About Speaker Jeannette Gaudry Haynie…

Jeannette Gaudry Haynie, PhD, is a career Marine Corps officer and combat veteran with a PhD in International Relations. A New Orleans native and a U.S. Naval Academy graduate, she is a Cobra attack helicopter pilot by trade with multiple operational deployments. While on active duty, she earned the coveted Night Systems Instructor qualification while pregnant, teaching new pilots how to fly and fight with Night Vision Goggles until her third trimester. She proceeded to fly pregnant for all three children as her career progressed in later years. 

After transferring to the Reserves when her oldest daughter was three, she entered academia to study and better understand her operational experiences as a Marine and as a woman serving during wartime.  Jeannette earned her Master of Arts in Political Science from the University of New Orleans and her Doctorate in International Relations from The George Washington University while serving on the Joint Staff and in the Marine Corps Commandant’s think tank. 

Jeannette’s academic research focuses on the intersections of gender, leadership, and security, and her operational experiences and academic work are deeply connected. She has advised the military senior leadership on critical and creative thinking for warfighting effectiveness, served as the subject matter expert on the international Women, Peace, and Security agenda, and developed the vision for strategic talent management for warfighting effectiveness. 

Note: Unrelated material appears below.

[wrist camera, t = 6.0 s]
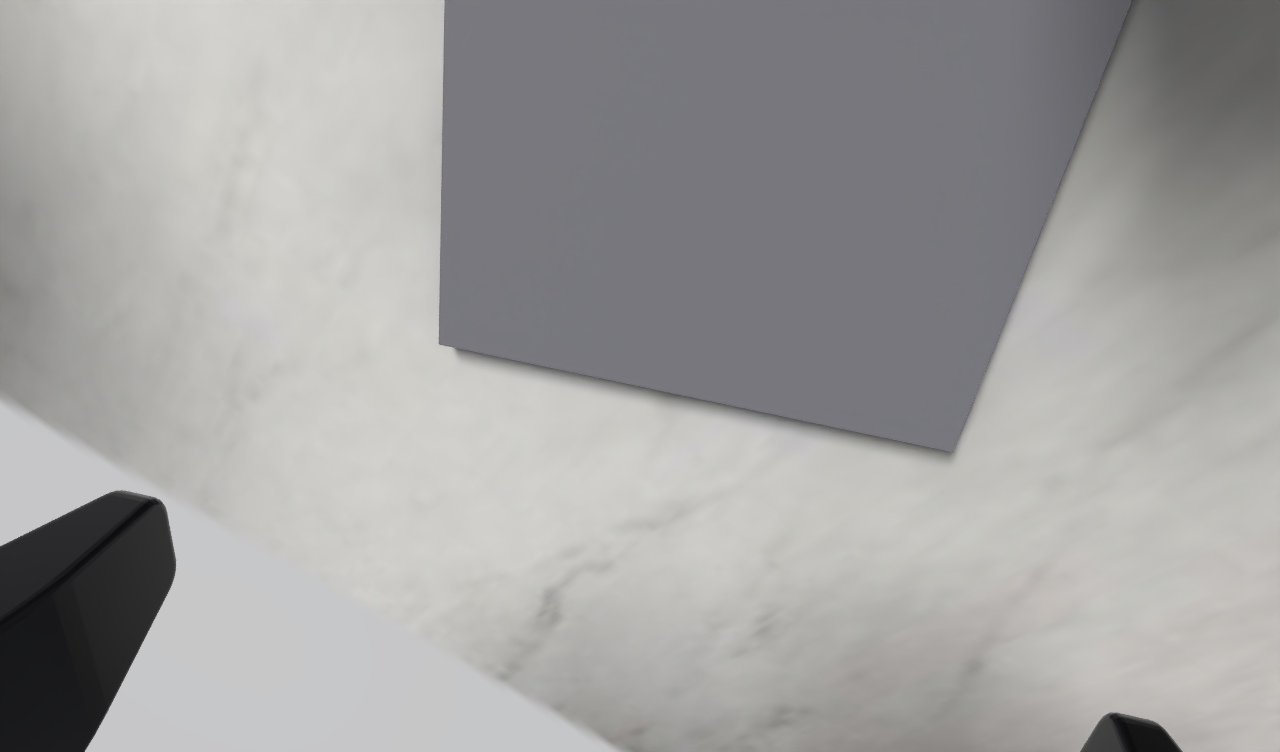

Jeannette has taught courses in Gender and Conflict, International Relations, and Quantitative Methods at The George Washington University and Tulane University, where her analyses focused on disaster resilience. She served as Senior Fellow and then co-director of nonprofit Women In International Security, where she conducted research into the gender dimensions of various security phenomena. Along with her husband, a fellow Marine Corps officer, she leads a leadership program for youth that seeks to develop critical and creative thinking skills while helping children learn and grow from failure. Jeannette is a member of the Presidential Leadership Scholars’ Class of 2019, where the roots of her biggest project to date were planted: she is the Executive Director of the Athena Leadership Project, which seeks to elevate the stories of female veterans and transform how we consider gender, leadership, and security. With a group of fellow Naval Academy female classmates, she connects generations of Academy graduates and leaders through weekly articles, and she co-hosts an Annapolis-focused podcast on leadership, gender, and military service. She runs marathons, attempts to do pull-ups, and she and her husband have three children.